The United States is offering rewards for two suspects in the terrorist bombings in the Indonesian resort of Bali three years ago that killed more than 200 people. Both are said to be members of the regional Islamic militant group Jemaah Islamiyah.
The posting of the rewards by the State Department came only a few days after a second round of terrorist attacks aimed against tourist sites in Bali.
But officials say the timing is coincidental, and that Thursday's reward announcement follows painstaking detective work and consultations on the initial attacks.
The State Department is offering a $10 million reward, one of the biggest ever posted in the 21-year history of its rewards program, for one of the alleged masterminds of the 2002 attacks, who goes by the single name Dulmatin.
A statement issued here identified Dulmatin as an electronics specialist who trained at al-Qaida terrorist camps in Afghanistan, and said he is a senior figure in Jemaah Islamiyah.
A $1 million reward is being offered for the other suspect, Umar Patek, who the statement said served as the assistant for the field coordinator of the bombings, which targeted several crowded tourist nightclubs.
The nationalities of the two men were not given.
The posting of the rewards came only one week short of the third anniversary of the Bali attacks, which occurred on October 12, 2002.
At a news briefing State Department Spokesman Sean McCormack said several factors contributed to the lag in the rewards announcement.
"This is a process that takes some time," said Mr.

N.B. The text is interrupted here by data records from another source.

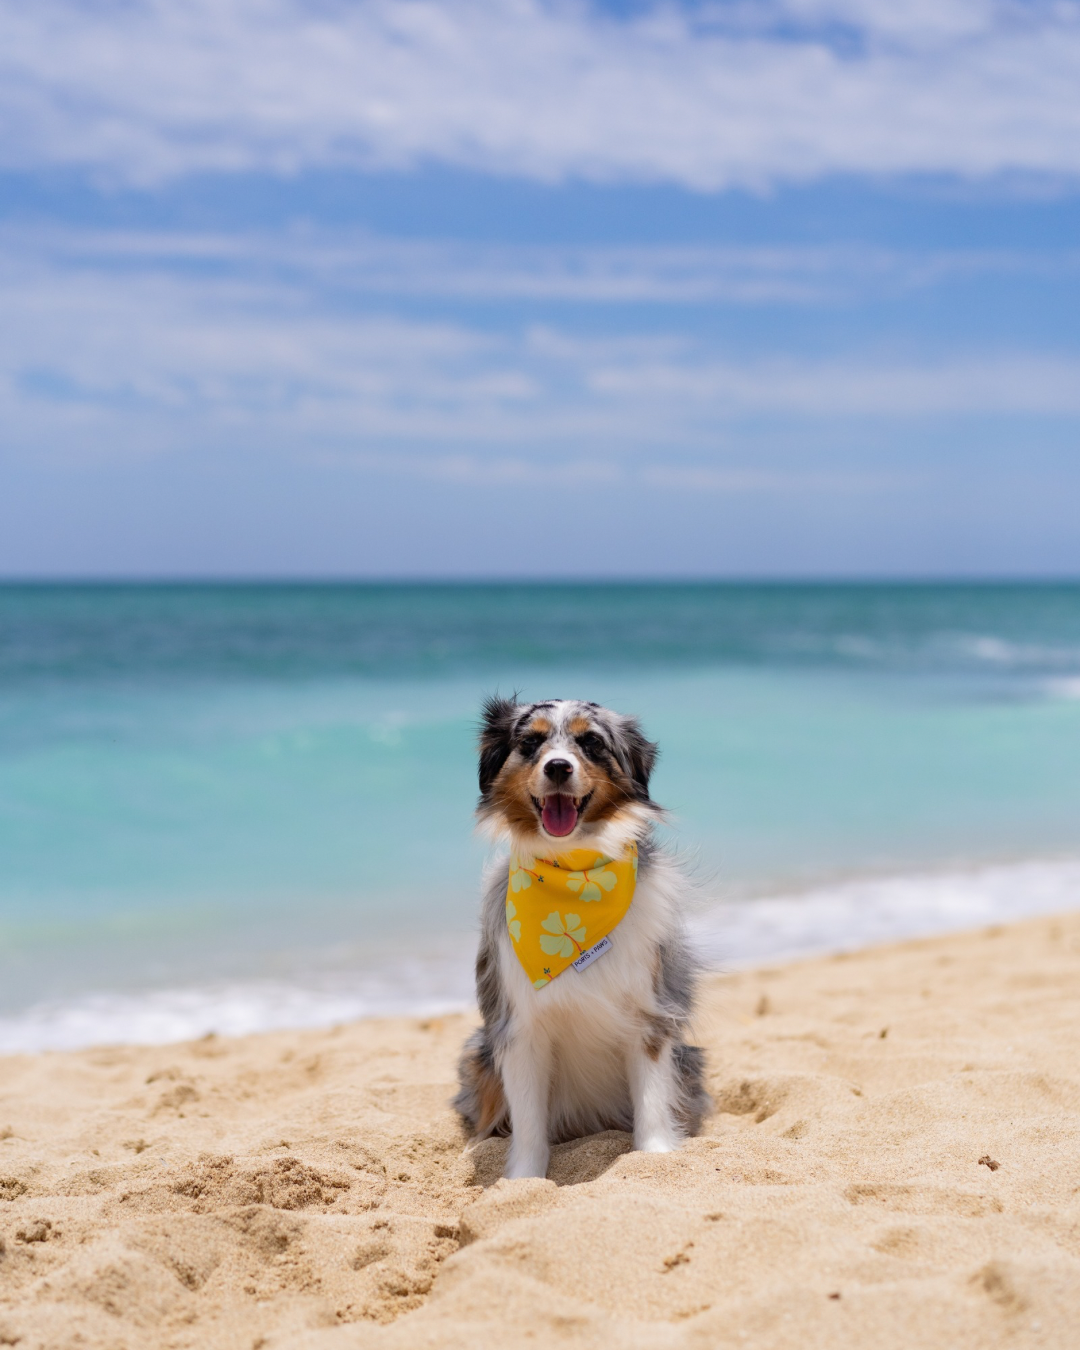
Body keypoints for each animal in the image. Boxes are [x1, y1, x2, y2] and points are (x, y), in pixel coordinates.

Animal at [453, 696, 707, 1182]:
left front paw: (655, 1158)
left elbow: (652, 1098)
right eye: (530, 742)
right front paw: (522, 1182)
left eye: (590, 742)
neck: (573, 873)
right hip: (479, 1054)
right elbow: (528, 1121)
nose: (557, 767)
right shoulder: (520, 1026)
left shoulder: (649, 1012)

McCormack. "You want to identify the people involved in these acts. You want to be able to insure that if in fact they are caught they can be brought to justice, and that requires a bit of time, collection of information and coordination among various parts of the government."
The State Department announcement said the United States is determined to bring the two men to justice for their crimes.
It said anyone with information on their whereabouts should contact any U.S. diplomatic mission or any American military commander, or reach the staff of the State Department's Rewards for Justice program directly by telephone or e-mail.
Since its inception in 1984, the Rewards for Justice Program has paid out more than 62 million dollars to more than 40 persons who provided credible information resulting in the capture or death of terrorists, or the prevention acts of international terrorism.
The State Department said most recently, Secretary of State Condoleezza Rice authorized a five million dollar payment to an informant for the U.S. Federal Bureau of Investigation who provided assistance in the arrest and conviction of several leaders of an un-named terrorist group.
The latest Bali attacks, on October 2, killed more than 20 people and were carried out by three suicide bombers who targeted restaurants not far from the nightclubs attacked in 2002.
Officials believe the aim was to further harm the Bali tourist industry, which had not fully recovered from the earlier bombings.